§ **Aim of the exercise**: Set down the listing below line for line, keeping every word, line break and punctuation mark unchanged.
*** Provided entries
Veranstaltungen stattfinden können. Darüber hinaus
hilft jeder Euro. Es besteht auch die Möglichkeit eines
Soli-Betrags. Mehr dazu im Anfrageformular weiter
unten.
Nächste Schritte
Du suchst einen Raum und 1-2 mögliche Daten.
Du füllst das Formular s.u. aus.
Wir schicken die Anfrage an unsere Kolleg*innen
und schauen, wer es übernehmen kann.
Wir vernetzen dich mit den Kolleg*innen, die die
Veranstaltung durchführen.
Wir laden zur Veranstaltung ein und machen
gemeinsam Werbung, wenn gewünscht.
******
§ **Task answer**:
Veranstaltungen stattfinden können. Darüber hinaus
hilft jeder Euro. Es besteht auch die Möglichkeit eines
Soli-Betrags. Mehr dazu im Anfrageformular weiter
unten.
Nächste Schritte
Du suchst einen Raum und 1-2 mögliche Daten.
Du füllst das Formular s.u. aus.
Wir schicken die Anfrage an unsere Kolleg*innen
und schauen, wer es übernehmen kann.
Wir vernetzen dich mit den Kolleg*innen, die die
Veranstaltung durchführen.
Wir laden zur Veranstaltung ein und machen
gemeinsam Werbung, wenn gewünscht.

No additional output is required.